For Melton, joining Vertex is something of a homecoming. Earlier in his career, he co-founded diabetes-focused Semma Therapeutics, which was acquired by Vertex in 2019. Semma was focused on Melton’s research methodology that focused on creating functional, insulin-producing beta cells. The work started at Semma is now showing fruit at Vertex.

Last year, Vertex posted stunning results from a Semma-developed asset in type 1 diabetes. A patient who had been dosed with the company’s experimental fully differentiated pancreatic islet cell replacement therapy VX-880 began to produce his own insulin. He began to produce his own insulin six months after he was infused with the therapy. In a New York Times profile story, Brian Shelton had been living with type 1 diabetes for more than 40 years. He was insulin dependent. Prior to enrolling in the Phase I study, it was noted that he was unable to produce his own insulin. Three months after treatment with VX-880, Shelton’s glucose-responsive insulin production had been restored.

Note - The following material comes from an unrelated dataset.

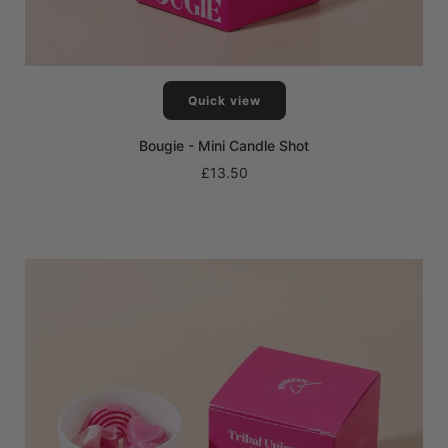
Quick view
Bougie - Mini Candle Shot
£13.50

In addition to Vertex, other companies and research institutes are also taking a shot at type 1 diabetes. Last year, N.C.-based vTv Therapeutics announced positive results from its lead diabetes candidate, TTP399. The data suggested that TTP399 can lower blood glucose in patients without increasing the risks of diabetic ketoacidosis, a serious complication of the disease. The Salk Institute is also developing an insulin-producing pancreatic cell cluster to treat type 1 diabetes.